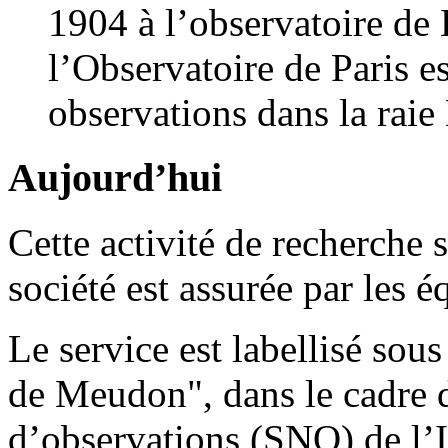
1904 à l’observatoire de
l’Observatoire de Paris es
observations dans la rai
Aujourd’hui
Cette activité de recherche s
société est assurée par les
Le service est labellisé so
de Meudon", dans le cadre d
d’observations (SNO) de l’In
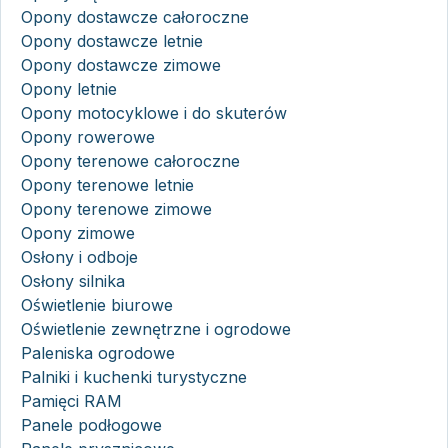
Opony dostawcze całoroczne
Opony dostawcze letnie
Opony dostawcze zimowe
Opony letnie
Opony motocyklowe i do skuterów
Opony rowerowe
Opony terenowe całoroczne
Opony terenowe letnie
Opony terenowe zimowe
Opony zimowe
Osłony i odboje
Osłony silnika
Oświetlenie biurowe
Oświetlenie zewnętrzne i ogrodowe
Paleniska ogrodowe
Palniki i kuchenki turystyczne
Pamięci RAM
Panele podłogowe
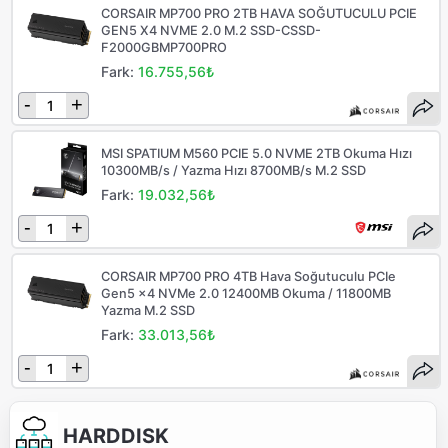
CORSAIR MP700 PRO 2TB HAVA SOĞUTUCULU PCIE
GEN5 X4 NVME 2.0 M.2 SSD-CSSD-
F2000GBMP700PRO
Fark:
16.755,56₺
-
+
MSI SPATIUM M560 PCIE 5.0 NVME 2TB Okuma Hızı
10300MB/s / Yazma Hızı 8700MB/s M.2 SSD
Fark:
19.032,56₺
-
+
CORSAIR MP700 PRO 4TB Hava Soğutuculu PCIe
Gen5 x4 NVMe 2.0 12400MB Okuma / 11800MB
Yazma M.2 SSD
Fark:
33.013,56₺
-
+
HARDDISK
◆ ◆ ◆ ◆ ◆
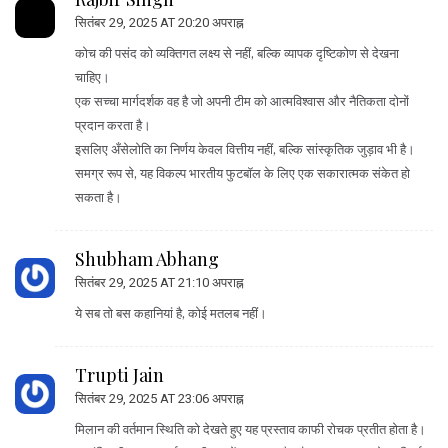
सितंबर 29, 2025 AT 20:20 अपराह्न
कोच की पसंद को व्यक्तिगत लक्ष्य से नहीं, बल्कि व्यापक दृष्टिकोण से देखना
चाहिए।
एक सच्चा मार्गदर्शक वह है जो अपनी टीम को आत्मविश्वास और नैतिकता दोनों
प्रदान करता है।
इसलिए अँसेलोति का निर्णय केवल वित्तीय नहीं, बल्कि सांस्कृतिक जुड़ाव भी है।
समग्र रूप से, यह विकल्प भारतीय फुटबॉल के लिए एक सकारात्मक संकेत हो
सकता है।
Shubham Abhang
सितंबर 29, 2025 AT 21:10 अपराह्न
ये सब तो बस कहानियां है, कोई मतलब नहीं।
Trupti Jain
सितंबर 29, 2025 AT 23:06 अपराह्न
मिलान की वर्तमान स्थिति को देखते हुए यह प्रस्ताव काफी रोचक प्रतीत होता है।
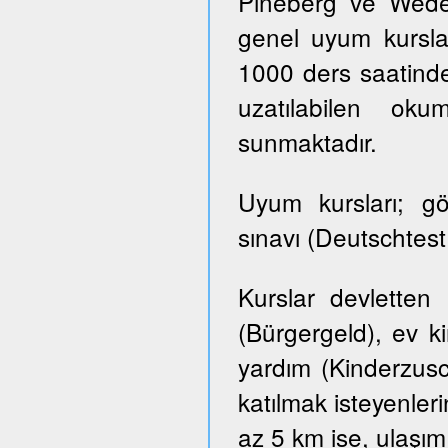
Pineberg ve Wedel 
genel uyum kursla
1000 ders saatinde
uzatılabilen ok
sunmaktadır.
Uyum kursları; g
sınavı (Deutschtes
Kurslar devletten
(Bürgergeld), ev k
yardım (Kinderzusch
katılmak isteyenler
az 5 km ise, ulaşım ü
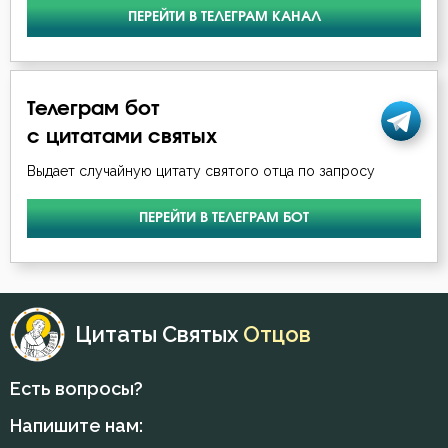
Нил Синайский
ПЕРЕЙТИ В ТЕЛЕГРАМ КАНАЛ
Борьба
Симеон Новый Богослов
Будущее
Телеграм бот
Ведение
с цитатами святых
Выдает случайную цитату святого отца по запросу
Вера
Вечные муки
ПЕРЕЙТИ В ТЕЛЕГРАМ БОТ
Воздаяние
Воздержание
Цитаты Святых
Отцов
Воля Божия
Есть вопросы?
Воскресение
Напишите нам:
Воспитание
◆ ◆ ◆ ◆ ◆
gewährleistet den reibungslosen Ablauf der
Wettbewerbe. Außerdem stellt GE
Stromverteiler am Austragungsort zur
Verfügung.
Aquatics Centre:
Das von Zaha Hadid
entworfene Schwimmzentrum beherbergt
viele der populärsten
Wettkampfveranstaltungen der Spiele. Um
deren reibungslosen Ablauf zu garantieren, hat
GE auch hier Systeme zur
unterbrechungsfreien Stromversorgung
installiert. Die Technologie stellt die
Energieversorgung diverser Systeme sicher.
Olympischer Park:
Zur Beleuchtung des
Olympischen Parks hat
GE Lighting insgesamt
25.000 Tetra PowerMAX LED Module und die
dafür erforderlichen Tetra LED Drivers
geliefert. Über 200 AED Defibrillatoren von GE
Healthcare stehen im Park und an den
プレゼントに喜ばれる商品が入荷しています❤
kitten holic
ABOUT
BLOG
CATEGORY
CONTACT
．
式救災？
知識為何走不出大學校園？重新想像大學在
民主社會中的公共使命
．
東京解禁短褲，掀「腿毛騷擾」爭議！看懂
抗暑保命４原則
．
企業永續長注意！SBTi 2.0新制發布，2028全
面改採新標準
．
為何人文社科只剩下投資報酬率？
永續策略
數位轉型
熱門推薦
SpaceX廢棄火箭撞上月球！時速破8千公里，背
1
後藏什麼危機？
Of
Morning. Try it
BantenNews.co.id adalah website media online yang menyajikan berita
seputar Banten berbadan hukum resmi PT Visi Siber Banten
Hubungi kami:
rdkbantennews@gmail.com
◆ ◆ ◆ ◆ ◆
#### [What you should do]
Copy out, without any changes, the lines from the one containing "सितंबर 29, 2025 AT 20:20 अपराह्न" up to and including the one containing "इसलिए अँसेलोति का".

#### [Output of the exercise]
सितंबर 29, 2025 AT 20:20 अपराह्न
कोच की पसंद को व्यक्तिगत लक्ष्य से नहीं, बल्कि व्यापक दृष्टिकोण से देखना
चाहिए।
एक सच्चा मार्गदर्शक वह है जो अपनी टीम को आत्मविश्वास और नैतिकता दोनों
प्रदान करता है।
इसलिए अँसेलोति का निर्णय केवल वित्तीय नहीं, बल्कि सांस्कृतिक जुड़ाव भी है।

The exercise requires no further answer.